Friday, January 13, 2006

I have started a new Yahoo Group featuring my (ahem) esteemed opinion on knitting books. Here's one that I posted on Amazon a while back that I think is worth reading... this really is a great book, rather obscured by the fact it's PKR (Pre-knitting revival. Geeze, I can barely remember those days...). It's a rather good book, though, with all kinds of nice little historical tid-bits on knitting thrown in here and there. I especially liked the bit about knitting in Peru, where it's done by MEN. According to Stanley, a young man in Peru must knit himself his own hat before he begins to date. Here's the catch, though... they make said hat using wire. Wire. Quad zero's. In the words of the irrespressible Ron Stoppable (I have a nine-year-old girl, remember?) "I didn't know there were that many zeros!" Yup.

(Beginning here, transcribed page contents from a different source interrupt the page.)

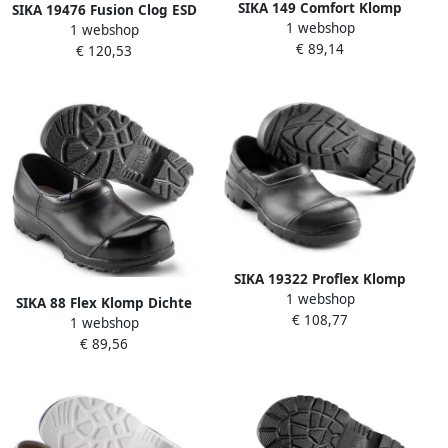
SIKA 149 Comfort Klomp
SIKA 19476 Fusion Clog ESD
1 webshop
Open Hak OB Zwart
1 webshop
S2 Zwart
€ 89,14
16.089.027.46
€ 120,53
SIKA 19322 Proflex Klomp
1 webshop
Dichte Hak S3 Zwart
SIKA 88 Flex Klomp Dichte
€ 108,77
16.089.011.43
1 webshop
Hak S2 Zwart 16.089.007.42
€ 89,56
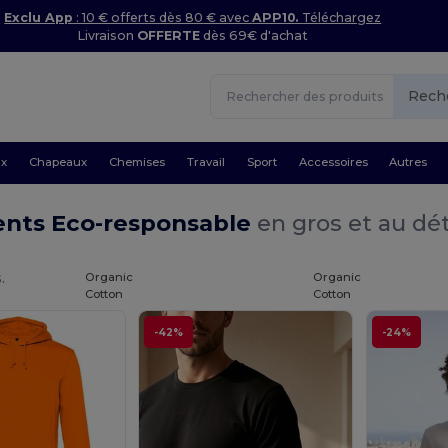
Exclu App
: 10 € offerts dès 80 € avec
APP10.
Téléchargez
Livraison
OFFERTE
dès 69€ d'achat
Rech
ux
Chapeaux
Chemises
Travail
Sport
Accessoires
Autres
nts Eco-responsable
en gros et au dét
.
Organic
Organic
Cotton
Cotton
-42%
-24%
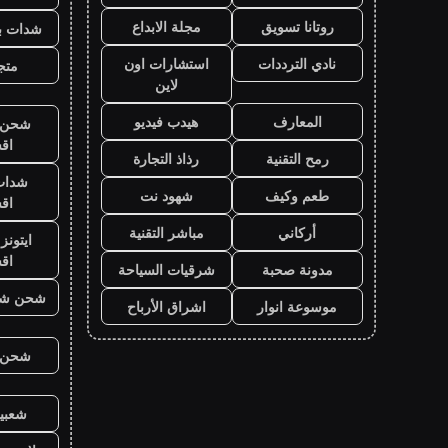
روتانا تسويق
مجلة الابداع
شدات بب
نادي الترددات
استشارات اون
متجر
لاين
المعارف
هيدب فيديو
شحن ي
اق
رمح التقنية
رذاذ التجارة
شدات
طعم وكيف
شهود نت
اق
أركاني
مباشر التقنية
ايتون
اق
مدونة صحبة
شرقيات السياحة
شحن شد
موسوعة انوار
اشراق الأرباح
شحن ي
شعبية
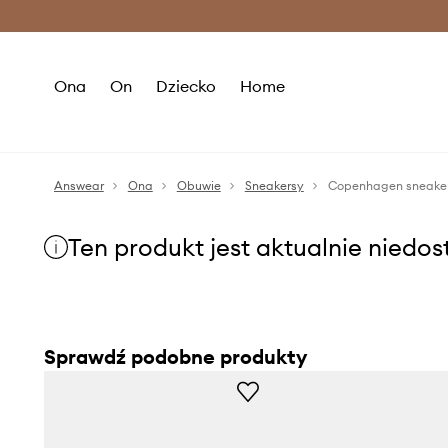
Premium Fashion Benefits >
O
Ona
On
Dziecko
Home
Answear
Ona
Obuwie
Sneakersy
Copenhagen sneakers
Ten produkt jest aktualnie niedo
Sprawdź podobne produkty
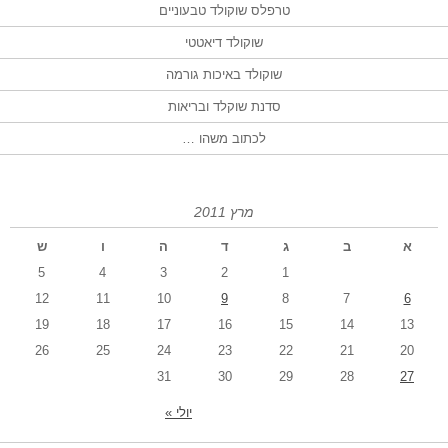
טרפלס שוקולד טבעוניים
שוקולד דיאטטי
שוקולד באיכות גורמה
סדנת שוקלד ובריאות
לכתוב משהו …
מרץ 2011
א
ב
ג
ד
ה
ו
ש
5
4
3
2
1
12
11
10
9
8
7
6
19
18
17
16
15
14
13
26
25
24
23
22
21
20
31
30
29
28
27
יולי »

Here's a picture:


I don't know if you can tell it or not, but they hold the yarn around their necks. Now I've tried knitting Turkish, Scottish (of course), Continental, English, and a couple of other ways, but this is a new one on me. I haven't tried it, and I will be sure to post an embarassing entry if I do.

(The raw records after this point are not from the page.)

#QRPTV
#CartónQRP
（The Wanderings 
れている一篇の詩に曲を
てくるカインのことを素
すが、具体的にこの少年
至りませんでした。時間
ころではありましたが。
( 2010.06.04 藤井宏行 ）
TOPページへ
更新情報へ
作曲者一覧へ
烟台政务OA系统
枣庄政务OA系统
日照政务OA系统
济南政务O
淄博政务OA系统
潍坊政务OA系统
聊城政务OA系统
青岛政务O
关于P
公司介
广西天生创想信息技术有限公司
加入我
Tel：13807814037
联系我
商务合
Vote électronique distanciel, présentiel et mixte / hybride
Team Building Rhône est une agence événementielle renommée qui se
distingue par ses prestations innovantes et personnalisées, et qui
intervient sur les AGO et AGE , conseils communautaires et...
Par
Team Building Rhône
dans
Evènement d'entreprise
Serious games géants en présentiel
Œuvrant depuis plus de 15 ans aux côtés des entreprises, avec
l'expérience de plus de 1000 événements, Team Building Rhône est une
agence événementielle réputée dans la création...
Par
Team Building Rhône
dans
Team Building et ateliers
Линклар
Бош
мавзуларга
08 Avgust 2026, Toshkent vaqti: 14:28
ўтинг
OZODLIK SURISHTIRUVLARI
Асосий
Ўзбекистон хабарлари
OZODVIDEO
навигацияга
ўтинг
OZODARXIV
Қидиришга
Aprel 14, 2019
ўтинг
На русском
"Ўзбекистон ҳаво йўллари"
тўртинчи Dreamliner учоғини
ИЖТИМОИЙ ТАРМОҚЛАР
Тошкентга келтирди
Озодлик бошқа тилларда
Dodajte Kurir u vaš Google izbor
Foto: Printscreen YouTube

Anyway. Here is my review on Montose Stanley.

Reader's Digest Knitter's Handbook: A Comprehensive Guide to the Principles and Techniques of Handknitting by Montse Stanley
Edition: Hardcover
Price: $28.00
Availability: This item is currently unavailable.


2 used & new from $52.99

11 of 11 people found the following review helpful:
The Book You Need. Period., May 21, 2004

There are very, very few knitting books that I acutally buy, as I am a person that knits without patterns, and usually make my own designs. Hence, there are very few knitting books that I can honestly recommend and actually own myself.

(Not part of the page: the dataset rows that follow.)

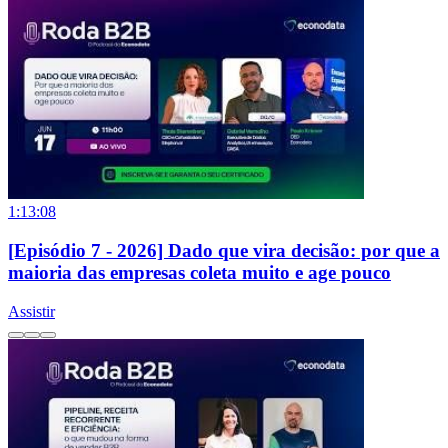
1:13:08
[Episódio 7 - 2026] Dado que vira decisão: por que a
maioria das empresas coleta muito e age pouco
Assistir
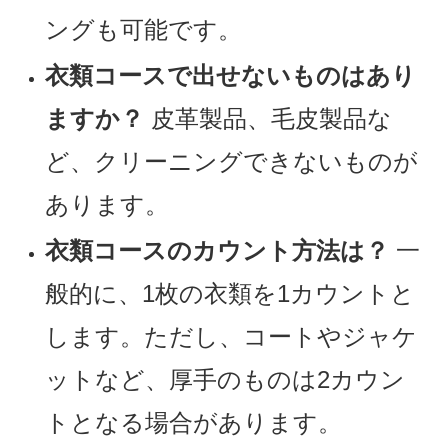
ングも可能です。
衣類コースで出せないものはあり
ますか？
皮革製品、毛皮製品な
ど、クリーニングできないものが
あります。
衣類コースのカウント方法は？
一
般的に、1枚の衣類を1カウントと
します。ただし、コートやジャケ
ットなど、厚手のものは2カウン
トとなる場合があります。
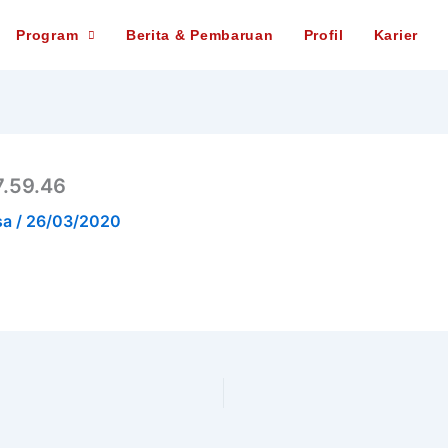
Program
Berita & Pembaruan
Profil
Karier
7.59.46
sa
/
26/03/2020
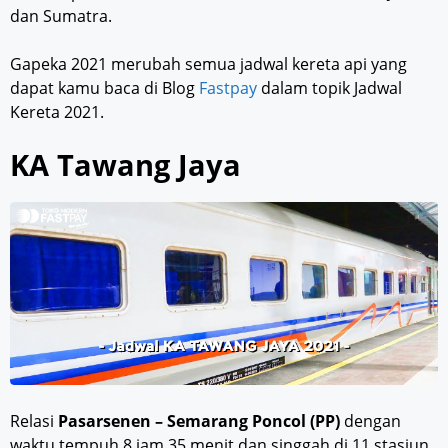
dan Sumatra.
Gapeka 2021 merubah semua jadwal kereta api yang
dapat kamu baca di Blog
Fastpay
dalam topik Jadwal
Kereta 2021.
KA Tawang Jaya
Relasi
Pasarsenen – Semarang Poncol (PP)
dengan
waktu tempuh 8 jam 35 menit dan singgah di 11 stasiun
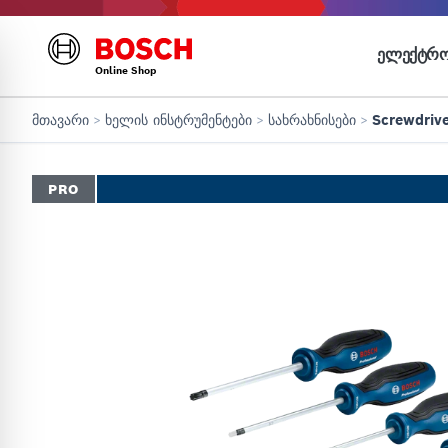
ᲔᲚᲔᲥᲢᲠᲝ
Online Shop
მთავარი
>
ხელის ინსტრუმენტები
>
სახრახნისები
>
Screwdrive
PRO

So I'll cut to the chase and put it this way: if the house was on fire and I was told I could grab one knitting book, it'd be my Montose Stanley. That's a very strong recommendation that I'd like to back up.

There isn't one single question that you have about knitting that would not be covered in this book. It is unparalled for its historical coverage of knitting through the centuries and fascinating bits about knitting in different cultures, it's easy to follow diagrams, and it's seemingly endless bits of useful information.

With all knitting books, I suggest you take it home from your library first. But if you are past beginner and feel that you need to build a knitting library, this book is the one for you. Unfortunately, it is not as well known as some of the other books that are carried in book clubs, such as the almost useless Big Book of Knitting, which has techniques but then no diagrams or instructions, or the Ultimate Guide To Knitting which is a very lovely book to look at, but doesn't deserve the title "Ultimate" by any silly-putty stretch of the imagination because it includes very few techniques, tricks, or tips. This modestly wonderful book has languished unknown because so many people would see the much more flashier, newer books and grab them instead. This was written long before our current knitting revival, but still remains the most comprehensive book on the market. I thank the good Lord above the Memphis library was across from the knitting shop, or I'd never have seen it. I promptly went out and bought it. I use it more than any other book I own, aside from the Knitter's Handy Guide.

The best way to describe its format is that it is written very close to a textbook--it includes the diagram immediately after the descriptive text. If I ever took a full-fledged course on knitting, I wouldn't be surprised if this was the one book everyone would be required to buy, hands down.

If you are a newbie, then I suggest you pass on this for the time being and buy the Idiot's Guide to Knitting and Chrochet, another must have, esp for the beginner, and for the person the beginner will someday teach in the future. But put it on your wish list, and when you start wondering how to make a cheveron go to the left or the right, or why men in the Andes knit more than the women, or another perhaps easier way to make a loop while knitting, then this is the book for you.